### What you should do
Copy out every line of the data that has the word "down" somewhere in it.

### Data for the task
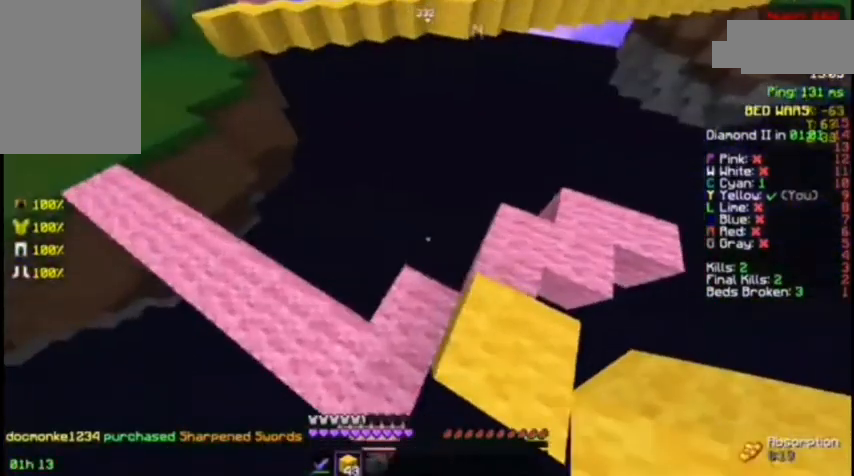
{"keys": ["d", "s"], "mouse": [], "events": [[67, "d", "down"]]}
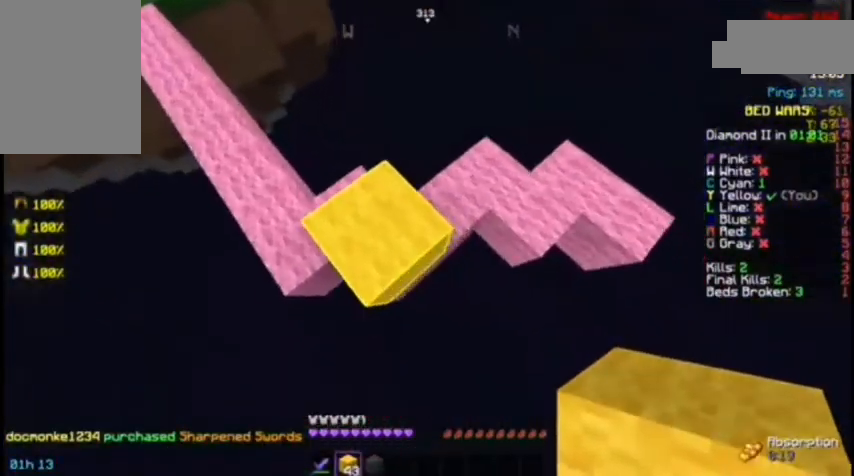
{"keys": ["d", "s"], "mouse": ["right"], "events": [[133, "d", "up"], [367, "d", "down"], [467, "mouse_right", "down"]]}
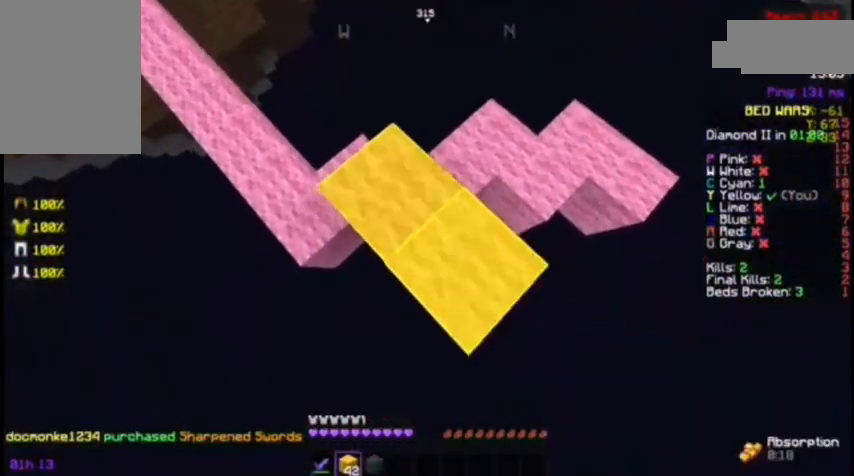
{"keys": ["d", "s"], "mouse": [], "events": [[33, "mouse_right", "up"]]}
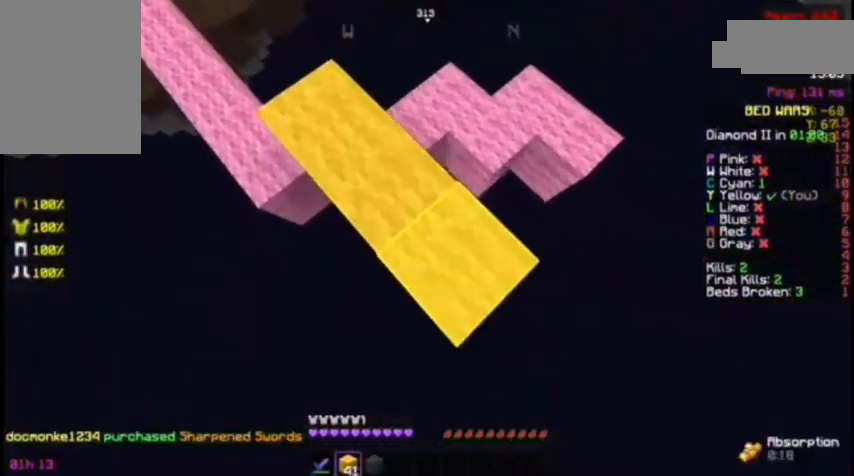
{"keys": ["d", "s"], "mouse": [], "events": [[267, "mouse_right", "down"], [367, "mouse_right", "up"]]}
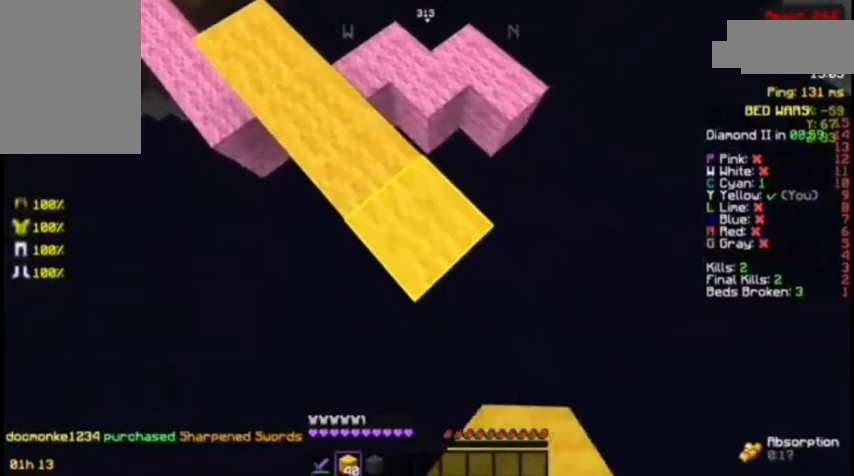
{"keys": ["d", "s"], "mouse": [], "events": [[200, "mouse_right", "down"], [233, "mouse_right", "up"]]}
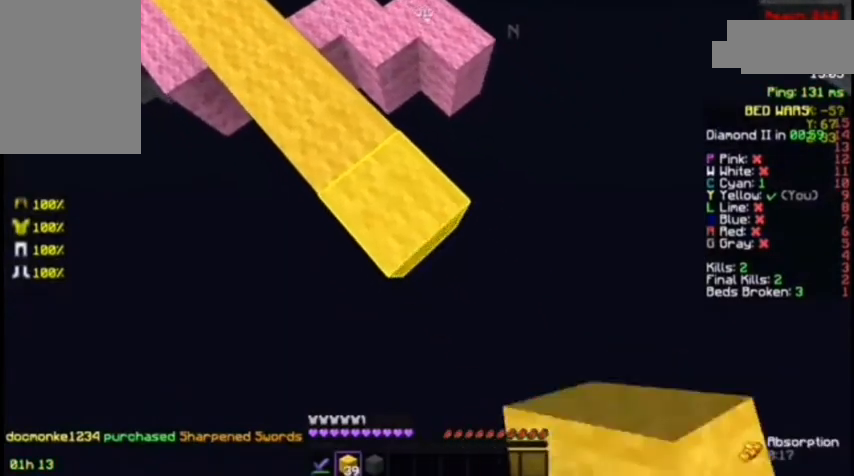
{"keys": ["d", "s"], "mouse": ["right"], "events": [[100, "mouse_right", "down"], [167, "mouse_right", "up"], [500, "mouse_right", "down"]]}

--

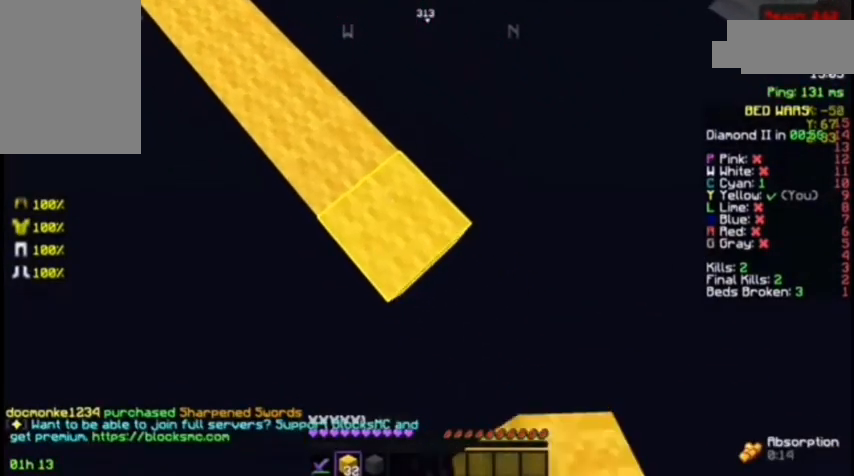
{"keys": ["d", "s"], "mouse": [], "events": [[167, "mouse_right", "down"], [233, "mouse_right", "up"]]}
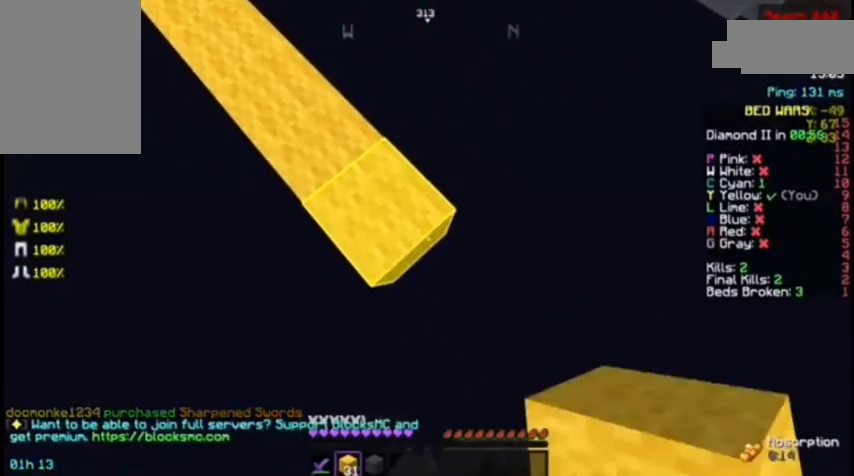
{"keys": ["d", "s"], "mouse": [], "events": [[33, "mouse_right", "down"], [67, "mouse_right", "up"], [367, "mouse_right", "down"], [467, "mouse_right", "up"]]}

### Response area
{"keys": ["d", "s"], "mouse": [], "events": [[67, "d", "down"]]}
{"keys": ["d", "s"], "mouse": ["right"], "events": [[133, "d", "up"], [367, "d", "down"], [467, "mouse_right", "down"]]}
{"keys": ["d", "s"], "mouse": [], "events": [[267, "mouse_right", "down"], [367, "mouse_right", "up"]]}
{"keys": ["d", "s"], "mouse": [], "events": [[200, "mouse_right", "down"], [233, "mouse_right", "up"]]}
{"keys": ["d", "s"], "mouse": ["right"], "events": [[100, "mouse_right", "down"], [167, "mouse_right", "up"], [500, "mouse_right", "down"]]}
{"keys": ["d", "s"], "mouse": [], "events": [[167, "mouse_right", "down"], [233, "mouse_right", "up"]]}
{"keys": ["d", "s"], "mouse": [], "events": [[33, "mouse_right", "down"], [67, "mouse_right", "up"], [367, "mouse_right", "down"], [467, "mouse_right", "up"]]}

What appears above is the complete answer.